My Lords, I wish to say a word or two in reply to the noble Lord who has just sat down. Although he frankly admits that he was inaccurate in regard to the effect of bringing forward proposals in this House in the first instance, I understood from him that the difficulty now is—or one of his main difficulties now is—that an announcement has been made in the other House that the Bill will be brought in there. But supposing that a change was made in that respect it would not be the only announcement that has been made in that House and subsequently withdrawn and not acted upon, That does not seem to me to be an adequate reason for not introducing the Bill in this House.

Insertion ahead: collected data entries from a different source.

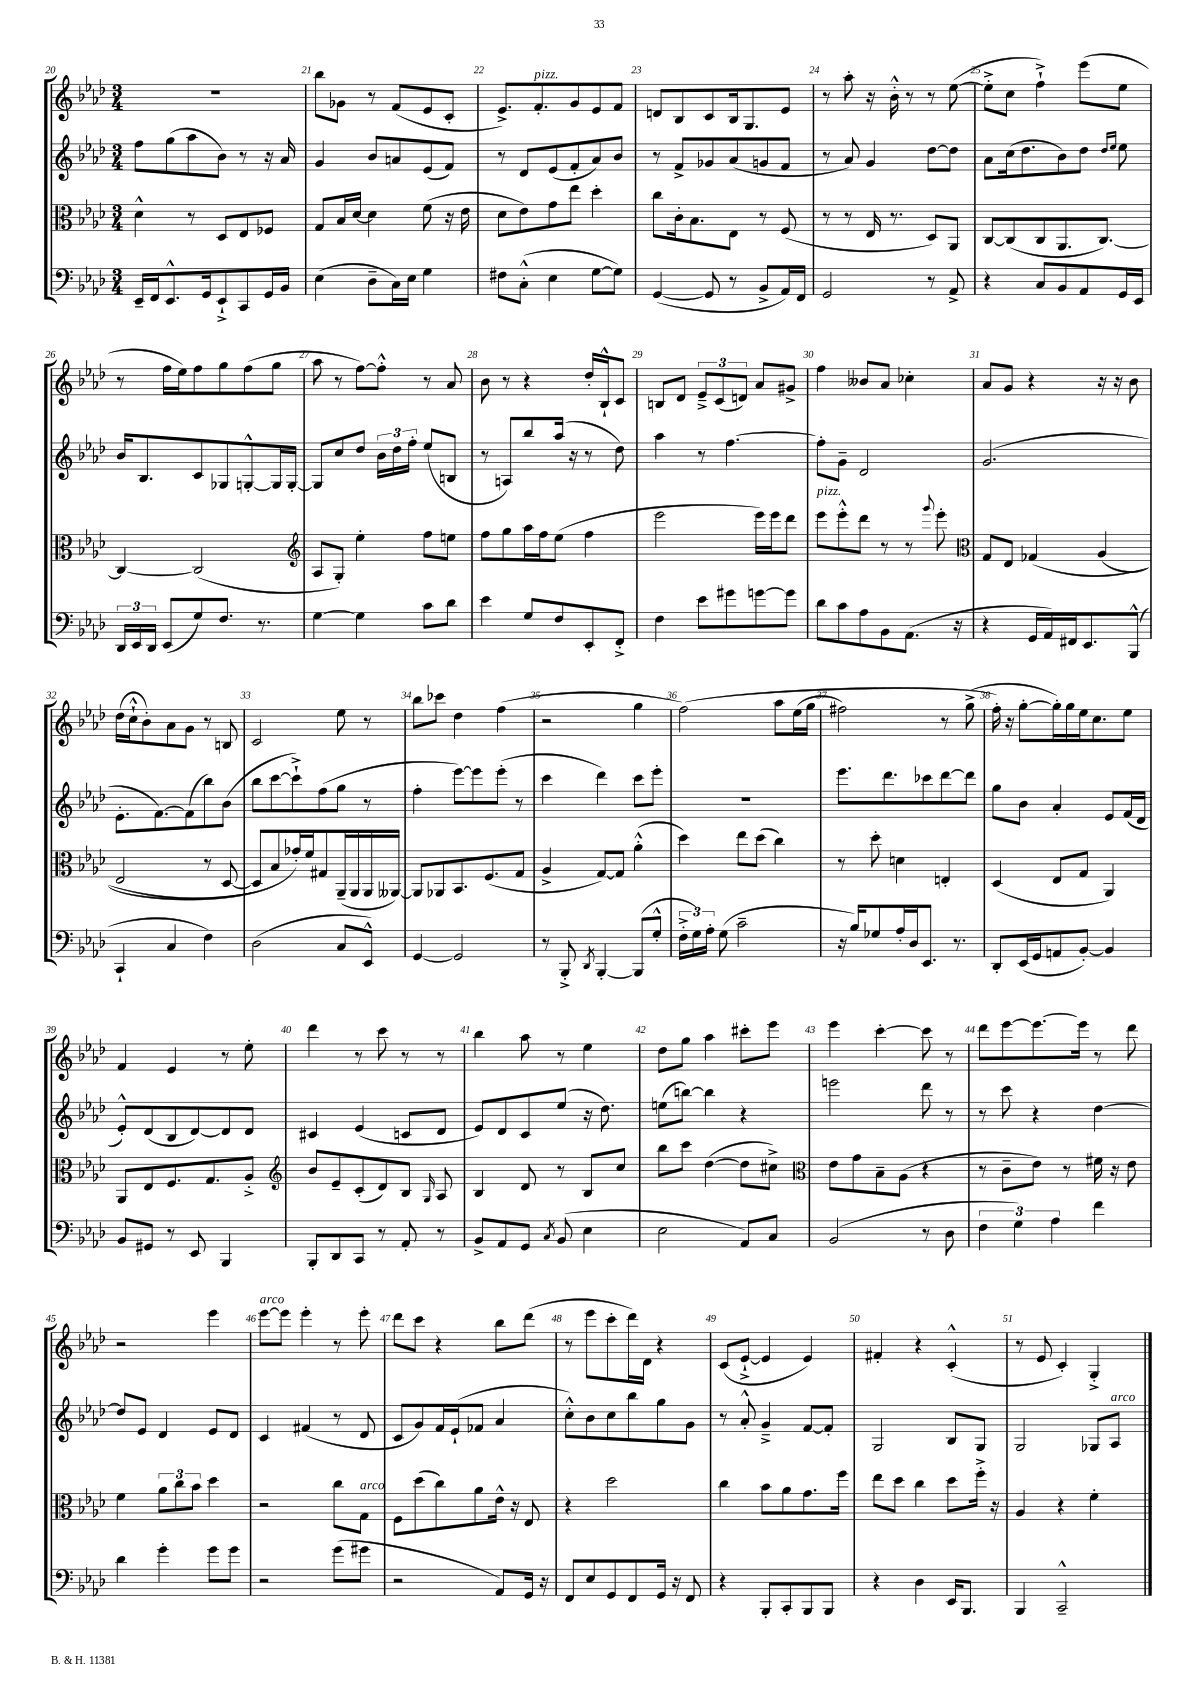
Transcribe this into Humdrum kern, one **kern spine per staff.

**kern	**kern	**kern	**kern
*staff4	*staff3	*staff2	*staff1
*clefF4	*clefC3	*clefG2	*clefG2
*k[b-e-a-d-]	*k[b-e-a-d-]	*k[b-e-a-d-]	*k[b-e-a-d-]
*M3/4	*M3/4	*M3/4	*M3/4
16EE-~/LL	4d-^^\	8ff\L	2.r
16FF/J	.	.	.
8.EE-^^/	.	(8gg\	.
.	8r	8aa-\	.
16GG/k	.	.	.
8EE-`^/	8D-/L	8b-\J)	.
8CC/	8E-/	8r	.
16GG/L	8F-/J	16r	.
16BB-/JJ	.	16a-/	.
=	=	=	=
(4E-\	8G/L	4g/	8bb-\L
.	16B-/L	.	8g-\J
.	[16d-/JJ	.	.
8D-~\L	4d-\]	8b-/L	8r
16C\L)	.	8a/	(8f/L
16E-\JJ	.	.	.
4G\	(8f\	(8e-/	8e-/
.	16r	8f/J)	8c'/J
.	16e-\	.	.
=	=	=	=
8F#\L	8d-\L	8r	8.e-^/L)
(8C'^^\J	8e-\)	8d-/L	.
.	.	.	8.f'/
4E-\	8g\	(8e-/	.
.	8ee-\J	8f'/	8g/
[8G\L	4dd-'\	8a-/)	8e-/
8G\]J)	.	8b-/J	8f/J
=	=	=	=
([4GG/	8cc\L	8r	8d/L
.	16c'\k	8f^/L	8B-/
.	8.B-\	.	.
8GG/]	.	8g-/	8c/
8r	8E-\J	(8a-/	16B-/k
.	.	.	8.G/
8BB-^/L	8r	8g/	.
16AA-/L)	(8F/	8f/J	8e-/J
16FF/JJ	.	.	.
=	=	=	=
2GG/	8r	8r	8r
.	8r	8a-/)	8aa-'\
.	16E-/	4g/	16r
.	8.r	.	16b-'^^\
.	.	.	8r
8r	8D-/L)	[8dd-\L	8r
8AA-^/	8AA-/J	8dd-\]J	([8ee-\
=	=	=	=
4r	[8C/L	8a-\L	8ee-'^\]L
.	(8C/]	(16cc\k	8cc\J
.	.	8.dd-\	.
8C/L	8C/	.	4ff`^\)
8BB-/	8.AA-/	8b-\)	.
8AA-/	.	8dd-\J	(8eee-\L
.	[8.C/J)	.	.
.	.	16qqdd-/LL	.
.	.	16qqee-/JJ	.
16GG/L	.	8ee-\	8ee-\J
16EE-/JJ	.	.	.
=	=	=	=
24DD-/LL	4C/_	16b-/LK	8r
24EE-/	.	.	.
.	.	8.B-/	.
24DD-/JJ	.	.	.
(8EE-/L	.	.	16ff\LL
.	.	.	16ee-\J)
8G/)	(2C/]	8c/	8ff\
8.F/J	.	8G-/	8gg\
.	.	[8G'^^/	(8ff\
8.r	.	.	.
.	.	16G/]L	8gg\J
.	.	[16G'/JJ	.
=	=	=	=
*	*clefG2	*	*
[4G\	8A-/L	8G/]L	8aa-\
.	8G'/J)	8cc/	8r
4G\]	4ee-'\	8dd-/J	[8ff\L)
.	.	24b-\LL	8ff'^^\]J
.	.	24dd-\	.
.	.	24ff'\JJ	.
8c\L	8ff\L	(8ee-/L	8r
8d-\J	8ee\J	8B/J	8a-/
=	=	=	=
4e-\	8ff\L	8r	8b-\
.	8gg\	8A/L)	8r
8G/L	16aa-\L	8bb-/	4r
.	16ff\J	.	.
8F/	(8ee-\J	(16aa-/Jk	.
.	.	16r	.
8EE-'/	4ff\	8r	16dd-'/LL
.	.	.	16B-`^^/J
8FF'^/J	.	8dd-\)	8c/J
=	=	=	=
4F\	2eee-\	4aa-\	8B/L
.	.	.	8d-/J
8e-\L	.	8r	12e-~^/L
.	.	.	(12c/
8g#\	.	[4.ff\	.
.	.	.	12d/J)
[8g\	16eee-\LL)	.	8a-/L
.	16eee-\J	.	.
8g\]J	8ddd-\J	.	8g#^/J
=	=	=	=
8d-\L	8eee-\L	8ff'\]L	4ff\
8c\	8eee-'^^\	8g~\J	.
8A-\	8ddd-\J	2d-/	8b--/L
8BB-\	8r	.	8a-/J
(8.AA-\J	8r	.	4cc-'\
.	8qqggg/	.	.
.	8eee-'\	.	.
16r	.	.	.
=	=	=	=
*	*clefC3	*	*
4r	8G/L	(2.g/	8a-/L
.	8E-/J	.	8g/J
16GG/LL	&(4G-/	.	4r
16AA-/)	.	.	.
16FF#/J	.	.	.
8.EE-/	.	.	.
.	(4A-/	.	16r
.	.	.	16r
(8BBB-^^/J	.	.	8b-\
=	=	=	=
4CC`/	2E-/	8.e-'\L	(16dd-\LL
.	.	.	16cc`^^\J
.	.	.	8b-'\)
.	.	[8.f\)	.
4C/	.	.	8a-\
.	.	(8f\]	8g\J
4F\)	8r	8bb-\)	8r
.	[8D-/	(8b-\J	8B/
=	=	=	=
(2D-\	8D-/]L)	8bb-\L	2c/
.	8B-/	[8ccc\	.
.	16g-'/L&)	8ccc`^\])	.
.	16f/J	.	.
.	8G#/	(8ff\	.
8C/L	(16AA-~/L	8gg\J	8ee-\
.	16AA-/	.	.
8EE-^^/J)	16AA-/	8r	8r
.	[16AA--/JJ)	.	.
=	=	=	=
[4GG/	8AA--/]L	4ff'\	8bb-\L
.	8AA-/	.	8ccc-\J
2GG/]	8.BB-/	[8eee-\L)	4dd-\
.	.	8eee-\]	.
.	(8.F/	.	.
.	.	(8eee-'\J	(4ff\
.	8G/J	8r	.
=	=	=	=
8r	4A-^/	4ccc\	2r
8BBB-'^/	.	.	.
8qDD-/	.	.	.
[4BBB-'/	[8G/L)	4ddd-\)	.
.	8G/]J	.	.
(8BBB-/]L	(4a-'^^\	8ccc\L	4gg\
8G'^^/J	.	8eee-'\J	.
=	=	=	=
24F'^\LL	4dd-\)	2.r	&(2ff\)
24G\)	.	.	.
24A-'\JJ	.	.	.
(8G\	.	.	.
2c~\	8ee-\L	.	.
.	(8dd-\J	.	.
.	4cc\)	.	8aa-\L
.	.	.	(16ee-\L
.	.	.	16gg\JJ
=	=	=	=
16r	8r	8.eee-\L	2ff#\)
16B-/LK)	.	.	.
8G-/	8dd-'\	.	.
.	.	8.ddd-\	.
16A-'/L	4d\	.	.
16D-/J	.	.	.
8.EE-/J	.	8ccc-\	.
.	4E'/	[8ddd-\	8r
8.r	.	.	.
.	.	8ddd-\]J	(8gg^\
=	=	=	=
8DD-'/L	(4D-/	8gg\L	16ff'\&)
.	.	.	16r
(16EE-/L	.	8b-\J	[8gg'\L
16GG/J	.	.	.
8AA/	8E-/L	4a-'/	16gg'\]L)
.	.	.	16gg\
[8BB-'/J)	8G/J	.	16ee-\J
.	.	.	8.cc\
4BB-/]	4AA-/)	8e-/L	.
.	.	(16f/L	8ee-\J
.	.	16d-/JJ	.
=	=	=	=
8BB-/L	8AA-/L	8e-'^^/L)	4f/
8GG#/J	8E-/	(8d-/	.
8r	8.F/	8B-/	4e-/
8EE-/	.	[8d-/)	.
.	8.G/	.	.
4BBB-/	.	8d-/]	8r
.	8A-'^/J	8d-/J	8ee-'\
=	=	=	=
*	*clefG2	*	*
8BBB-'/L	8b-/L	4c#/	4ddd-\
8DD-/	8e-~/	.	.
8CC/J	(8c'/	(4e-/	8r
8r	8d-/)	.	8ccc\
8AA-'/	8B-/J	8c/L	8r
.	16qqG/	.	.
8r	8A-/	8d-/J	8r
=	=	=	=
8BB-^/L	4B-/	8e-/L)	4bb-\
8AA-/	.	8d-/	.
8GG/J	8d-/	8c/	8aa-\
8qC/	.	.	.
(8BB-/	8r	(8ee-/J	8r
4E-\	8B-/L	16r	4ee-\
.	.	8.dd-\)	.
.	8cc/J	.	.
=	=	=	=
2E-\	8bb-\L	(8ee\L	8dd-\L
.	8ccc\J	[8bb\J)	8gg\J
.	([4dd-\	4bb\]	4aa-\
8AA-/L)	8dd-\]L	4r	8ccc#'\L
8C/J	8cc#^\J)	.	8eee-\J
=	=	=	=
*	*clefC3	*	*
(2BB-/	8e-\L	2eee\	4eee-\
.	8g\	.	.
.	8B-~\	.	[4ccc'\
.	(8A-\J	.	.
8r	4r	8ddd-\	8ccc\]
8D-\	.	8r	8r
=	=	=	=
6F\	8r	8r	8ddd-\L
.	8c~\L	8ccc\	[8eee-\
6G\)	.	.	.
.	8e-\J)	4r	8.eee-\_
6A-\	.	.	.
.	8r	.	.
.	.	.	16eee-\]Jk
4f\	16f#\	[4dd-\	8r
.	16r	.	.
.	8e-\	.	8ddd-\
=	=	=	=
4d-\	4f\	8dd-/]L	2r
.	.	8e-/J	.
4g'\	12a-\L	4d-/	.
.	12cc\	.	.
.	12b-\J	.	.
8g\L	4dd-\	8e-/L	4eee-\
8g\J	.	8d-/J	.
=	=	=	=
2r	2r	4c/	[8eee-\L
.	.	.	8eee-\]J
.	.	(4f#/	4eee-'\
(8g\L	8cc\L	8r	8r
8g#\J	8G\J	8d-/	8eee-'\
=	=	=	=
2r	8F\L	8c/L	8ddd-\L
.	(8dd-\	8g/)	8ccc\J
.	8cc\)	16f/L	4r
.	.	(16e-`/J	.
.	8a-\	8f-/J	.
8AA-/L)	16e-^^\Jk	4a-/	8bb-\L
.	16r	.	.
16GG/Jk	8E-/	.	(8ddd-\J
16r	.	.	.
=	=	=	=
8FF/L	4r	8cc'^^\L)	8r
8E-/	.	8b-\	8eee-\L
8GG/	2dd-\	8cc\	8ccc'\
8FF/	.	8bb-\	16ddd-\L)
.	.	.	16d-\JJ
16GG/Jk	.	8gg\	4r
16r	.	.	.
8FF/	.	8g\J	.
=	=	=	=
4r	4cc\	8r	(8c/L
.	.	8a-'^^/	[8e-`^/J
8BBB-'/L	8b-\L	4g~^/	4e-/]
8CC'/	8a-\	.	.
8BBB-/	8.g\	[8f/L	4e-/)
8BBB-/J	.	8f'/]J	.
.	16ff\Jk	.	.
=	=	=	=
4r	8ee-\L	2G/	4f#'/
.	8dd-\J	.	.
4D-\	4cc\	.	4r
16EE-/LK	8dd-\L	8B-/L	(4c'^^/
8.BBB-/J	.	.	.
.	16ff'^\Jk	8G/J	.
.	16r	.	.
=	=	=	=
4BBB-/	4A-/	2G/	8r
.	.	.	8e-/
2CC~^^/	4r	.	4c'/)
.	4f'\	8G-/L	4G'^/
.	.	8A-/J	.
==	==	==	==
*-	*-	*-	*-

The noble Lord himself, with equal frankness, admitted that this is a House in which the subject is perhaps more generally understood than it is in the House of Commons, and that it would in ordinary circumstances be desirable that a Bill of that kind should come forward in the first instance in a House which is so largely interested in the particular subject with which it deals, especially when that might be done at a time when this House is not in the same position with regard to pressure of other Bills as is the case in the House of Commons. I am sorry to have heard the reply of the noble Lord, and I ask whether it is not possible for him to exercise influence, which of course he can exercise as Minister of Agriculture arid the person mainly responsible for the policy that is being pursued, in order to arrange that, instead of the Bill being introduced in the House of Commons because of what appears to have been a more or less casual announcement, that policy may be reversed and the Bill brought in here.